Second, we strongly object to the authority in section 6(c) for the Secretary to make loans to the management entity. Such loans would be subject to the Federal Credit Reform Act of 1990, so it would require a significant investment to administer the loans, estimate subsidy costs, and track loan payments. This would impose a new burden on the National Park Service, which does not have this capability, and would not be cost-effective for such a small program. Establishing such a loan program without reference to the Federal Credit Reform Act or the capacity to implement those procedures is not consistent with recent credit reform efforts.

Third, we recommend requiring that the Wheeling National Heritage Area plan be updated and submitted to the Secretary of the Interior within 18 months of enactment of the bill. Under a requirement to update the plan, WNHAC would review their original implementation agenda and projected capital costs, and consider proposals for new partnership initiatives that may not have been considered in the original document. Updating the plan would give the WNHAC a formal opportunity to take stock of what has been accomplished, how the priorities of the community have evolved, and how community support for the heritage area can be broadened.

Fourth, we recommend that section 6(b) be revised so that the Secretary may, not shall, provide technical assistance. There may be instances, such as the unavailability of appropriated funds, where we cannot provide all of the technical assistance requested by the management entity.

Fifth, we recommend changing the authorization of funding for the Wheeling National Heritage Area to make it consistent with the funding provisions that Congress typically has used in establishing other national heritage areas. The bill as introduced provides for the authorization of "such sums as may be necessary" for the heritage area. We recommend that the bill authorize not more than $1,000,000 for any fiscal year, and not more than a total of $10,000,000 over 15 years. We also recommend a 50 percent non-Federal match requirement.
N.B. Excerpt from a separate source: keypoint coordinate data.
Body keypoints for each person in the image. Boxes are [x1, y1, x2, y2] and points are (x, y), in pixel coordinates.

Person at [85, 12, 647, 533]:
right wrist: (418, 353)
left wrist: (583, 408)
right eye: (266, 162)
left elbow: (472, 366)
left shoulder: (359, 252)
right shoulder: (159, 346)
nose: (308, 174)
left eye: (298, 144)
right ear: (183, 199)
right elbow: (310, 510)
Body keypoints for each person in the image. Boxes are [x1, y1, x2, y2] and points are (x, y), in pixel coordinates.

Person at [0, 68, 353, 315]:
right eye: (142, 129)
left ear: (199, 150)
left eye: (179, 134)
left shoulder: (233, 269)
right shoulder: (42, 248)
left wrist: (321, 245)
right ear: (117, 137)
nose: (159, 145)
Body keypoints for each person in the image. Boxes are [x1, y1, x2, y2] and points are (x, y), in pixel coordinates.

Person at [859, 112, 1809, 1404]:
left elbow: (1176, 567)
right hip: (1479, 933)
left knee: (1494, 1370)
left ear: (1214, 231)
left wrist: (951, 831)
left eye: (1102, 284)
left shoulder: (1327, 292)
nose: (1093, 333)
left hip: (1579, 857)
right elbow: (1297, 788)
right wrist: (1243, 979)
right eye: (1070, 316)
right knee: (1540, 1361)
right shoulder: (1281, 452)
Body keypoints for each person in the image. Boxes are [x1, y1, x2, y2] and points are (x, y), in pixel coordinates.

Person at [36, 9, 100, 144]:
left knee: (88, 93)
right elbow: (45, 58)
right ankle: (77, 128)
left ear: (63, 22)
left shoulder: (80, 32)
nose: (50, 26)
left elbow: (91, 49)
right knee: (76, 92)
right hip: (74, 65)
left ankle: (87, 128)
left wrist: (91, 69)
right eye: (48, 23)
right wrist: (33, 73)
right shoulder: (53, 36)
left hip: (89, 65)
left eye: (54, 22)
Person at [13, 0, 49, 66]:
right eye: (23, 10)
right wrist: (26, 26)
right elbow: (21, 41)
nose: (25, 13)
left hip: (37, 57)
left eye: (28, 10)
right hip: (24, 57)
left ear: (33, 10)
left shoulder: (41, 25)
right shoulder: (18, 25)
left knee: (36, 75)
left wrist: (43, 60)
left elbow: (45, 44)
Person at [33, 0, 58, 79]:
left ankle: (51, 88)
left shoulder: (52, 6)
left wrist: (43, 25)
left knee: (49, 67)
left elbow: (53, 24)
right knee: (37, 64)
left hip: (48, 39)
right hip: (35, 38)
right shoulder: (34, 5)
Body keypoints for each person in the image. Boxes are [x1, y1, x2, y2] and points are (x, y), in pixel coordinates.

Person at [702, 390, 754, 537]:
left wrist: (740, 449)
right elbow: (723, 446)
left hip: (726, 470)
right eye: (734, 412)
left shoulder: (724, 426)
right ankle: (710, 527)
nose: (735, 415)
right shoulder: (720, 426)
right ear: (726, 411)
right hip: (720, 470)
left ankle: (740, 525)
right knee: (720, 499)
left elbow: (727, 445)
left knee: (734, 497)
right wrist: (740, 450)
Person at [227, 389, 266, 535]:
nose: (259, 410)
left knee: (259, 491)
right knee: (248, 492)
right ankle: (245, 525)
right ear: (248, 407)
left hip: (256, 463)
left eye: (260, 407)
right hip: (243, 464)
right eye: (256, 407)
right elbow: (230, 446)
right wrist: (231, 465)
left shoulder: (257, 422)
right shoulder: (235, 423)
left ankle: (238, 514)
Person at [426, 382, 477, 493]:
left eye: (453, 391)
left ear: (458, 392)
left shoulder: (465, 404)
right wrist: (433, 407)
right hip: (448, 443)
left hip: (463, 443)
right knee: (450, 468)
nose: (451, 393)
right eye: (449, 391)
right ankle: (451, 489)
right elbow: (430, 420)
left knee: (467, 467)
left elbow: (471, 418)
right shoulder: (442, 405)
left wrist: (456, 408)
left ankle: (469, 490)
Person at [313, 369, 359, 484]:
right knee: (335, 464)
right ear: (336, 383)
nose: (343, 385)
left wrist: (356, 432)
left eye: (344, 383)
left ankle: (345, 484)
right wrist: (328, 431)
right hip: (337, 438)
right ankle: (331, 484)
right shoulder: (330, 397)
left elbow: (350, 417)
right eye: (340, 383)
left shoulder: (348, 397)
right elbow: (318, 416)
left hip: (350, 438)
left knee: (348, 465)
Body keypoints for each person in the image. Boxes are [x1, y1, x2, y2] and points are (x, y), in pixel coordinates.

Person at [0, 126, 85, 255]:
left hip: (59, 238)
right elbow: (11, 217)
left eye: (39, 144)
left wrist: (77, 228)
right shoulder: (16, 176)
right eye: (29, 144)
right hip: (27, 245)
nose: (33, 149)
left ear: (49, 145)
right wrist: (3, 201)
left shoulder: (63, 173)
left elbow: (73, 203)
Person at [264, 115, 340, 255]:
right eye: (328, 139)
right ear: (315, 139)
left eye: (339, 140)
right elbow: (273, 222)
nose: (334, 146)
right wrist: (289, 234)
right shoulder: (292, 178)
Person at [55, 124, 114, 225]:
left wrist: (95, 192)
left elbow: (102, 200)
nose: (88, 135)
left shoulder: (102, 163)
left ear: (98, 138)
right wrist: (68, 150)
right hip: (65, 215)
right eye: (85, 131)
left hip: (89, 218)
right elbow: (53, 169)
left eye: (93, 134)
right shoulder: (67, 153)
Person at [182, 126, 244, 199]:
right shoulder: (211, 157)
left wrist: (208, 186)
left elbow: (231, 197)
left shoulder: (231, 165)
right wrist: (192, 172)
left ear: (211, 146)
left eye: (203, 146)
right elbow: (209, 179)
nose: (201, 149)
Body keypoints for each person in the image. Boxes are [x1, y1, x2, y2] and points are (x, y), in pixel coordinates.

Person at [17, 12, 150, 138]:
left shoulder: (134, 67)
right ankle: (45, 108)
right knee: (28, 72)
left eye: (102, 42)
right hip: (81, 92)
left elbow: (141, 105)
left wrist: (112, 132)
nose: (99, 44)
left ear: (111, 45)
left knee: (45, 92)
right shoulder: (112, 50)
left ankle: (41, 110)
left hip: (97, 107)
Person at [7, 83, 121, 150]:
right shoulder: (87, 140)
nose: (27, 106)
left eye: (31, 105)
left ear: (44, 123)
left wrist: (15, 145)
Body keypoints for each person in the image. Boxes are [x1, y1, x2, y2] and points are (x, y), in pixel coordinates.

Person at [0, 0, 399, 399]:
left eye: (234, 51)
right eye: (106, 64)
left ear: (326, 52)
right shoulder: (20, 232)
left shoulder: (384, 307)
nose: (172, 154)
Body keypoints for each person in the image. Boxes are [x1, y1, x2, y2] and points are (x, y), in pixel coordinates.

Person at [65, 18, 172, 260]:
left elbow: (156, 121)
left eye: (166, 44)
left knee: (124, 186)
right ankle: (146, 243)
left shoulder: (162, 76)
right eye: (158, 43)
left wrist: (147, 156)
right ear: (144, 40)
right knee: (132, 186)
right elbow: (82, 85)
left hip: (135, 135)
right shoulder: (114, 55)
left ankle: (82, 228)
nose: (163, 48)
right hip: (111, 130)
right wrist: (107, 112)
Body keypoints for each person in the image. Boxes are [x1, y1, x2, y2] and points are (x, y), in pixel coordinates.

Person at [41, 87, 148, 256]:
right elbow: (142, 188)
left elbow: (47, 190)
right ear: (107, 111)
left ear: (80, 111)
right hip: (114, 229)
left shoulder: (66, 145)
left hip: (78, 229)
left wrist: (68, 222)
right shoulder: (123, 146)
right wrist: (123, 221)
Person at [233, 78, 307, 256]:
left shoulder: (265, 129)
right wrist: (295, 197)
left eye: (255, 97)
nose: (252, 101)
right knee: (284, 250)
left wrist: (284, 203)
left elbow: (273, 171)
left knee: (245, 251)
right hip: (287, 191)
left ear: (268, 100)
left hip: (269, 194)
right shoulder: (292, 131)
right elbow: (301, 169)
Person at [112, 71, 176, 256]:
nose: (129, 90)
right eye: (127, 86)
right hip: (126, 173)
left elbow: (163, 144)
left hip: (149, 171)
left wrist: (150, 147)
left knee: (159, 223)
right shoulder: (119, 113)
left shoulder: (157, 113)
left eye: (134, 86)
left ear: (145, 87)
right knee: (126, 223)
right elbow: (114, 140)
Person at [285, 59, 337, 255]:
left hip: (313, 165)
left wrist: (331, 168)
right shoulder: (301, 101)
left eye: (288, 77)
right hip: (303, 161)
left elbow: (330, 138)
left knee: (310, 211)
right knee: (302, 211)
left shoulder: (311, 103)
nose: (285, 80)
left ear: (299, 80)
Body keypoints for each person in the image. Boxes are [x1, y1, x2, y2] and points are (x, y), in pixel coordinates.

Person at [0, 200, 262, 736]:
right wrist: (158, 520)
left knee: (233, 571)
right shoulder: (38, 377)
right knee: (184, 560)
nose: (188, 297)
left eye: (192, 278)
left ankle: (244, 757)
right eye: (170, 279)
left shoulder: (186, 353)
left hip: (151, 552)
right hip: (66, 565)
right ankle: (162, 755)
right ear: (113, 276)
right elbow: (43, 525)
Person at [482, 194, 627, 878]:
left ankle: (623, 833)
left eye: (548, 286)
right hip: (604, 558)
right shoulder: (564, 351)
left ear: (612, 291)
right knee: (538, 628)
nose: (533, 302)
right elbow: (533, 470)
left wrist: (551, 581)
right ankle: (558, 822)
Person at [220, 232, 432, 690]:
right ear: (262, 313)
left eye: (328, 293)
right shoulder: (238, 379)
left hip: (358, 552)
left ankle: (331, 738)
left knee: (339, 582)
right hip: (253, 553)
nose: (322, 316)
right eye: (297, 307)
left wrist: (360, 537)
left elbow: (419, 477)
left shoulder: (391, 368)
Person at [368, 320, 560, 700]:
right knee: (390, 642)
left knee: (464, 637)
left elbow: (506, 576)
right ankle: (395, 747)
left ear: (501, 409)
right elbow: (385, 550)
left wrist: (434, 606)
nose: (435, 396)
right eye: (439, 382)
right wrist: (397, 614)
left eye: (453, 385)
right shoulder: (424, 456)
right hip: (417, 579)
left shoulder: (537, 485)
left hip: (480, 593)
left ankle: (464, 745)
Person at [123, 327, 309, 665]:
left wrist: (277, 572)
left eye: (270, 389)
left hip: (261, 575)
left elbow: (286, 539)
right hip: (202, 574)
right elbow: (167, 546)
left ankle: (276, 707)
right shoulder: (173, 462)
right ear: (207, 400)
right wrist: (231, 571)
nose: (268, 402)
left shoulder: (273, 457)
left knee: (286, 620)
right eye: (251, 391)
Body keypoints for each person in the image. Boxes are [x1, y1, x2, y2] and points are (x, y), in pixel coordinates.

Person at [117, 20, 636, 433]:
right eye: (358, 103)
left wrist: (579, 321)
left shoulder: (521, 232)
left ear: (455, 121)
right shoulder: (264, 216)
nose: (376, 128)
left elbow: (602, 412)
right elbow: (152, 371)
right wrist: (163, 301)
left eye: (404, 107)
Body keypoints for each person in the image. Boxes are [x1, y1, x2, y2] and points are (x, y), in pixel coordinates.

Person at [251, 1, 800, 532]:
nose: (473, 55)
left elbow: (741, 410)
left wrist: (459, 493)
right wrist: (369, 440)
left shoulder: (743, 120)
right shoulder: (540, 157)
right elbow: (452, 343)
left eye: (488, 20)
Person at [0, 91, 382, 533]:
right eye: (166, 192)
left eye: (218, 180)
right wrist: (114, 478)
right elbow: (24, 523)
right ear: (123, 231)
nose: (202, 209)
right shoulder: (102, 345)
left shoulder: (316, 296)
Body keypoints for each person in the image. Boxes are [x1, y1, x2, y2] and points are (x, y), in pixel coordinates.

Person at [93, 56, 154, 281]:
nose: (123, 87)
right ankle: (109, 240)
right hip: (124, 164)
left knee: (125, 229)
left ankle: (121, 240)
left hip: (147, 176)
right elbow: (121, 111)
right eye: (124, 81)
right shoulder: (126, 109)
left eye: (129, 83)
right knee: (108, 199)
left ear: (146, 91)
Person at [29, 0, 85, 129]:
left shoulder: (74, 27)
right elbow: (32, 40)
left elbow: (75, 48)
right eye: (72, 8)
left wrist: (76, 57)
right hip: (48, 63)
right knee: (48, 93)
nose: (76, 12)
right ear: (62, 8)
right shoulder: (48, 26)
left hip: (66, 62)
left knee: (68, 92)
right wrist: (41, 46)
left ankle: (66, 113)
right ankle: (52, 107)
Finally, we recommend that the Secretary’s authority to provide assistance terminate in 2015. Adding this sunset provision, like the authorization provisions suggested above, would make this legislation consistent with other legislation Congress has passed in recent years.

Amendments reflecting these proposed changes are attached to this statement.

Mr. Chairman, that concludes my statement. I would be pleased to answer any questions you or other members of the Subcommittee may have.



Amendments to S. 2247, Wheeling National Heritage Area

Proposed by the National Park Service



Page 6, line 3, insert "Area" after "Heritage". [technical amendment]


Page 8, line 19, strike "loans or".


Page 10, after line 7, insert the following:

"(f) REVISION OF PLAN.—Within 18 months after the date of enactment, the management entity shall submit to the Secretary a revised plan. Such plan shall include, but not be limited to—

"(1) Review of the implementation agenda for the heritage area;

"(2) Projected capital costs; and

"(3) Plans for partnership initiatives and expansion of community support."


Page 10, line 15, strike "shall," and insert in lieu thereof "may,".


Page 10, line 19, strike ", LOANS".


Page 10, line 22, strike "loans and".


Page 11, strike lines 21 and 22 and insert the following:

"(a) IN GENERAL.—There is authorized to be appropriated to carry out this Act $10,000,000, except that not more than $1,000,000 may be appropriated to carry out this Act for any fiscal year.

"(b) 50 PERCENT MATCH.—The Federal share of the cost of activities carried out using any assistance or grant under this Act shall not exceed 50 percent."


Page 11, at end of bill, add the following:


"The Secretary may not make any grant or provide any assistance under this Act after September 30, 2015."